Ensure that the Gurobi MILP and LP solvers are working:
test1 = changeCobraSolver('gurobi', 'MILP');
test2 = changeCobraSolver('gurobi', 'LP');
test3 = changeCobraSolver('gurobi', 'QP');
if test1 == 0 || test2 == 0 || test3 == 0
error('minSpan only works with gurobi version 5+');
end
Load the core model:
global CBTDIR
modelFileName = 'ecoli_core_model.mat';
modelDirectory = getDistributedModelFolder(modelFileName); %Look up the folder for the distributed Models.

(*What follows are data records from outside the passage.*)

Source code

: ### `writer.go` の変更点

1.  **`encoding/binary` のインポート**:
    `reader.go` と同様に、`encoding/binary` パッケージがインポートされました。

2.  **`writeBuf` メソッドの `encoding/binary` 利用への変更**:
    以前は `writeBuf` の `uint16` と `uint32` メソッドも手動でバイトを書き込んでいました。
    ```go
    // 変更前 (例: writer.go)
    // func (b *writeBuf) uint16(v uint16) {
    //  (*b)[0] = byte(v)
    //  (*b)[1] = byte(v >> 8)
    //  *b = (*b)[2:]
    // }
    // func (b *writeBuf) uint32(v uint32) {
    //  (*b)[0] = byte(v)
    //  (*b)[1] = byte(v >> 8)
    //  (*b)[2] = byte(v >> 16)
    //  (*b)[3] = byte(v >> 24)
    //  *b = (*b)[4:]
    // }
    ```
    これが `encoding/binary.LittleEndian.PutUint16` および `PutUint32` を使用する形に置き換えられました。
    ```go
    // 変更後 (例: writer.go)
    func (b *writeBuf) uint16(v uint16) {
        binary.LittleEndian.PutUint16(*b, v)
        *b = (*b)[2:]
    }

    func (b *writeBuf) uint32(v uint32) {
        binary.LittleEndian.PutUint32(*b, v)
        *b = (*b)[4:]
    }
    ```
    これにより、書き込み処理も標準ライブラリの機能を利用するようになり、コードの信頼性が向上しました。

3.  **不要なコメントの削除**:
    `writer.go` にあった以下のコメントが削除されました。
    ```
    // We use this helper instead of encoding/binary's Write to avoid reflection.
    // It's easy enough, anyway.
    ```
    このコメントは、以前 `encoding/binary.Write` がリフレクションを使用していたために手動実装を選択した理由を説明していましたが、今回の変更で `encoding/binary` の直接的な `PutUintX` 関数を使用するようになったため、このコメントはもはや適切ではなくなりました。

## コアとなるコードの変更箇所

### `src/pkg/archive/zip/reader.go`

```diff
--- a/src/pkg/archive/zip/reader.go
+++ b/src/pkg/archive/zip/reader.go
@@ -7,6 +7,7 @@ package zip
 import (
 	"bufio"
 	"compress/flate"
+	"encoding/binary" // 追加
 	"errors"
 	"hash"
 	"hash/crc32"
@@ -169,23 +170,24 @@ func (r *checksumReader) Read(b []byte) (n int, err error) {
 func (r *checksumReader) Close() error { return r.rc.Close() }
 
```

modelFileName= [modelDirectory filesep modelFileName]; % Get the full path. Necessary to be sure, that the right model is loaded
model = readCbModel(modelFileName);
The biomass function is then removed from the model using the COBRA function removeRxns.
bmName = {'Biomass_Ecoli_core_w_GAM'};
model = removeRxns(model, bmName);
The MinSpan algorithm takes the model as input and returns a matrix containing the calculated MinSpan vectors (Table 1).
Table 1 | Inputs and outputs of the detMinSpan function.
Running the algorithm on the modified E. coli core model returns the calculated MinSpans for the network:
tic
minSpanVectors = detMinSpan(model);
toc
minSpanVectors is a matrix that consists of 23 linearly independent vectors. A further description of these vectors is provided and their comparison to Extreme Pathways [2] is provided in the Supplementary Material of Bordbar et al 2014 [1] (Section 1 and Figure S2).
Numerical properties of the stoichiometric matrix:
[nMet,nRxn]=size(model.S)
Independent dimensions of the right nullspace of the stoichiometric matrix
fprintf('%s%g\n','Number of right nullspace basis vectors expected: ',nRxn-rank(full(model.S)))
Numerical properties of the minSpan basis:
[nRxn2,nMinSpanVectors]=size(minSpanVectors)
Rank of the minSpanVectors
fprintf('%s%g\n','Rank of minSpanVectors matrix:',rank(full(minSpanVectors)))
Check the minSpan is really a basis for the nullspace:
fprintf('%s%g\n','Should be zero: ',norm(model.S*minSpanVectors))
fprintf('%s%g\n','Should be zero (?): ',norm(nRxn-rank(full(model.S))-rank(full(minSpanVectors))))
Investigate the sparsity pattern of the minSpan basis:
fprintf('%s%g\n','Sparsity ratio of minSpanVectors: ',nnz(minSpanVectors)/(nRxn2*nMinSpanVectors))
spy(minSpanVectors)

References

[1] Bordbar A, Nagarajan H, Lewis NE, Latif H, Ebrahim A, Federowicz S, Schellenberger J, Palsson BO. "Minimal metabolic pathway structure is consistent with associated biomolecular interactions" Mol Syst Biol 10:737 (2014).
[2] Schilling CH, Letscher D, Palsson BO. "Theory for the systemic definition of metabolic pathways and their use in interpreting metabolic function from a pathway-oriented perspective. J Theor Biol 203:229-248 (2000).